<<<<

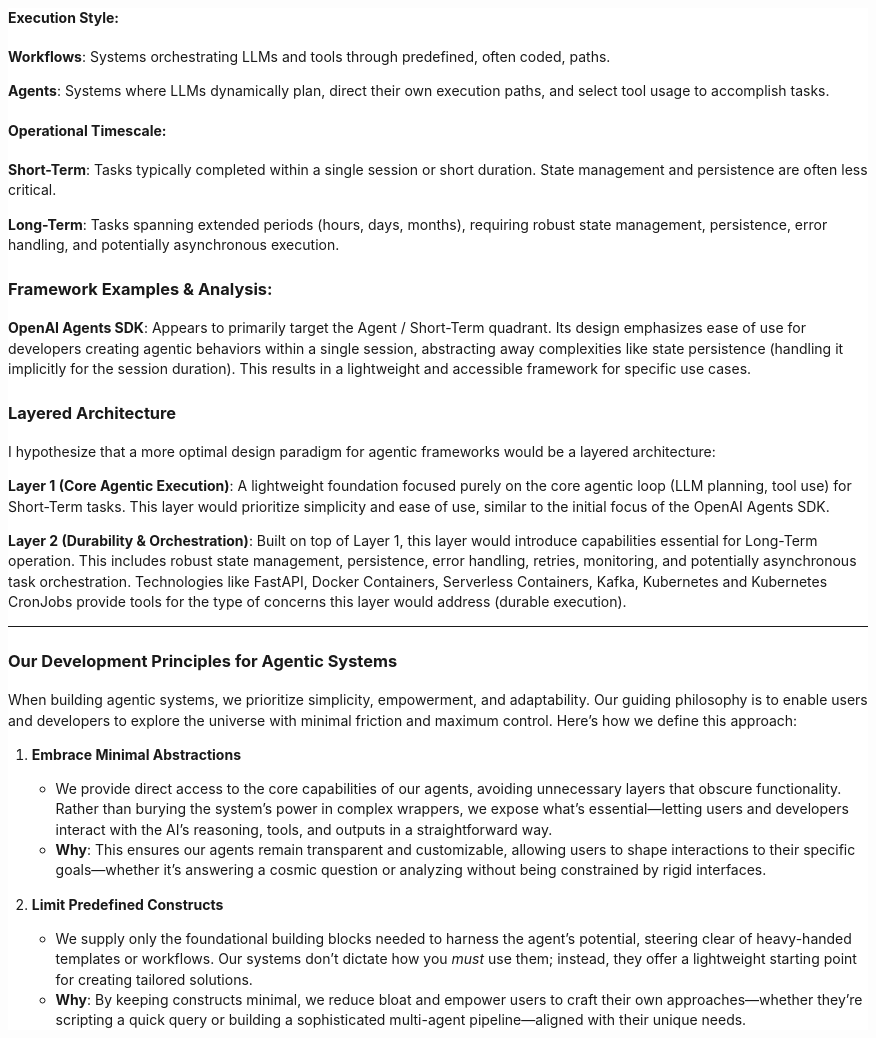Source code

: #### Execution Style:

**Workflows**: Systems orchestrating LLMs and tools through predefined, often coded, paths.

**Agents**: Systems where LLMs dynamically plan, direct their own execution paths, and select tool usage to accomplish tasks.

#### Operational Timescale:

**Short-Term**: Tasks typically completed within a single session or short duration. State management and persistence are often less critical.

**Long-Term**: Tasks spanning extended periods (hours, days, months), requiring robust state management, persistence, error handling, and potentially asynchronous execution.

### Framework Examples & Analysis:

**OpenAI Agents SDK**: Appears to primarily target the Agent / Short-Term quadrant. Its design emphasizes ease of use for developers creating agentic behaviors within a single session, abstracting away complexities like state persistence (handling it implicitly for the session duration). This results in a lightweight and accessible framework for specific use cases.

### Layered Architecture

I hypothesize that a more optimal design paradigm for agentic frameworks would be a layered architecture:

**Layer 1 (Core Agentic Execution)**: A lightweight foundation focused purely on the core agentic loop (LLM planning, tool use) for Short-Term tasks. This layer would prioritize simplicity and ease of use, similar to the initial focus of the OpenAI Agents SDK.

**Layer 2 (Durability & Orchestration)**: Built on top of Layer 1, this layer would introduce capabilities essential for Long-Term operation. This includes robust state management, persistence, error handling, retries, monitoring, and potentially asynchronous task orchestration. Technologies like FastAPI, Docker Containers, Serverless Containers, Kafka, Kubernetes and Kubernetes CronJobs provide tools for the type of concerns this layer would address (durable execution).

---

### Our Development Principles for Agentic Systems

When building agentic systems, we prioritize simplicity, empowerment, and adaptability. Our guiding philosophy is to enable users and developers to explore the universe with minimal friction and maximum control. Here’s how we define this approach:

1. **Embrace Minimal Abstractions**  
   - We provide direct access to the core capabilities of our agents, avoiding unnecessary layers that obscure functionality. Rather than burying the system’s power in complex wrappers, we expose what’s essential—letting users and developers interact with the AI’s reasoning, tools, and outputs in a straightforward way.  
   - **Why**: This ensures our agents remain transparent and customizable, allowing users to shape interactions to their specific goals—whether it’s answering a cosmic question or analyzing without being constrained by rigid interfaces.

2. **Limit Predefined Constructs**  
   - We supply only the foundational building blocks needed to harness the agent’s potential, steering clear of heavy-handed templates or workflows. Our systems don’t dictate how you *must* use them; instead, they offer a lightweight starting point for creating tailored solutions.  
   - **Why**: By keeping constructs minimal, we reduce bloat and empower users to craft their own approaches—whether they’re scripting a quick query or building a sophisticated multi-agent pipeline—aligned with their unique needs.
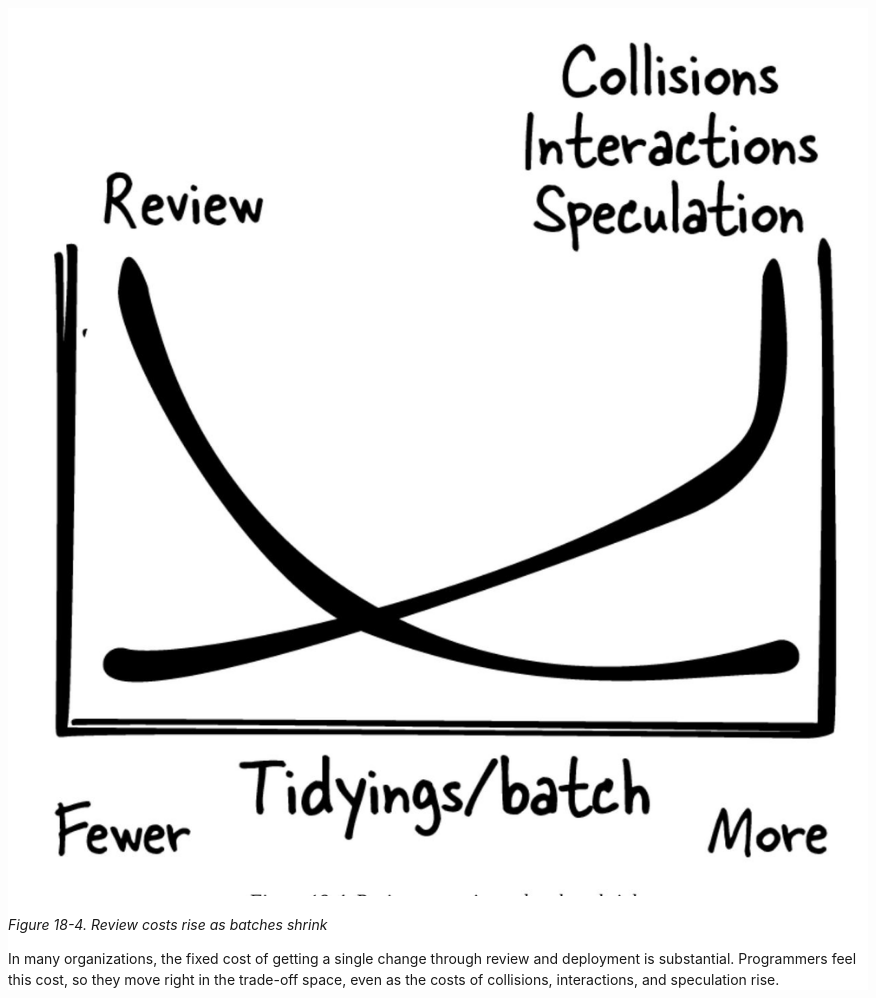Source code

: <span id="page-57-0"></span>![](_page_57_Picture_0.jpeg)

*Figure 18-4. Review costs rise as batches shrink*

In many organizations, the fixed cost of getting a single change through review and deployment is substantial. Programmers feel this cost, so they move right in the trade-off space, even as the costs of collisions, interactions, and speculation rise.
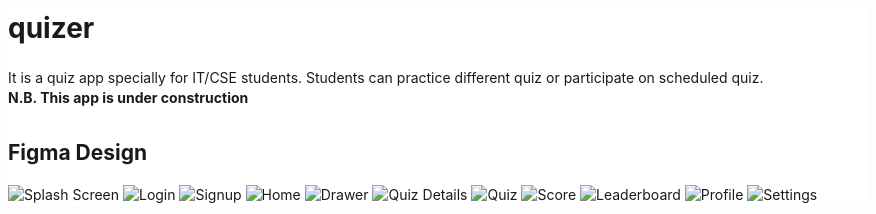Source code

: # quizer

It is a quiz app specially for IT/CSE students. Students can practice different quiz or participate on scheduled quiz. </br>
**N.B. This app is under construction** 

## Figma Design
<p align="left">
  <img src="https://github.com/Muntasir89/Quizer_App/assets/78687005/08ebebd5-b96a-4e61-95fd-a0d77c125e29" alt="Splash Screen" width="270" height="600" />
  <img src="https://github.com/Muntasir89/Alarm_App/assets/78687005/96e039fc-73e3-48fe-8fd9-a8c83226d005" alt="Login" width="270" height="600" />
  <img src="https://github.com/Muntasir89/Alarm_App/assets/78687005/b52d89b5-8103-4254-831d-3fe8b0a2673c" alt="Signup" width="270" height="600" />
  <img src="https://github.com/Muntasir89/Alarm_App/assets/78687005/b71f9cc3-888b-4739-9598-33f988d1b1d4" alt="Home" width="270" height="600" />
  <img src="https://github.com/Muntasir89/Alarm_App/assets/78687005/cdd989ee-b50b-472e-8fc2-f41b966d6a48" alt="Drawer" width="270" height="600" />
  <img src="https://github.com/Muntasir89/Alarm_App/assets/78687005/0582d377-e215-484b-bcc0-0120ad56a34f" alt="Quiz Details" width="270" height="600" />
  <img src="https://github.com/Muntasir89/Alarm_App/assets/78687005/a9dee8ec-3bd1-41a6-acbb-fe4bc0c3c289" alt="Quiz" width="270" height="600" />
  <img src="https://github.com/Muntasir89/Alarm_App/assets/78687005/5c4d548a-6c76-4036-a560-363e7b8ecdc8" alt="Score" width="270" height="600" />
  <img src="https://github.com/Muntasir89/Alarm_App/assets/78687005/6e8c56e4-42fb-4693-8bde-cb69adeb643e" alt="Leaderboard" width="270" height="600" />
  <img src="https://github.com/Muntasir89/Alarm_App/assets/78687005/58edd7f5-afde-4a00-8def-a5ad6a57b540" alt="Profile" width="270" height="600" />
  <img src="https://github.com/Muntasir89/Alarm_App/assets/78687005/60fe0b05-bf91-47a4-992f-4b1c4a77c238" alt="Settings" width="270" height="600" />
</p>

>>>>

- Activity -
Where a line above contains the string "rise", tally it, then give the number alone.

- Written answer -
2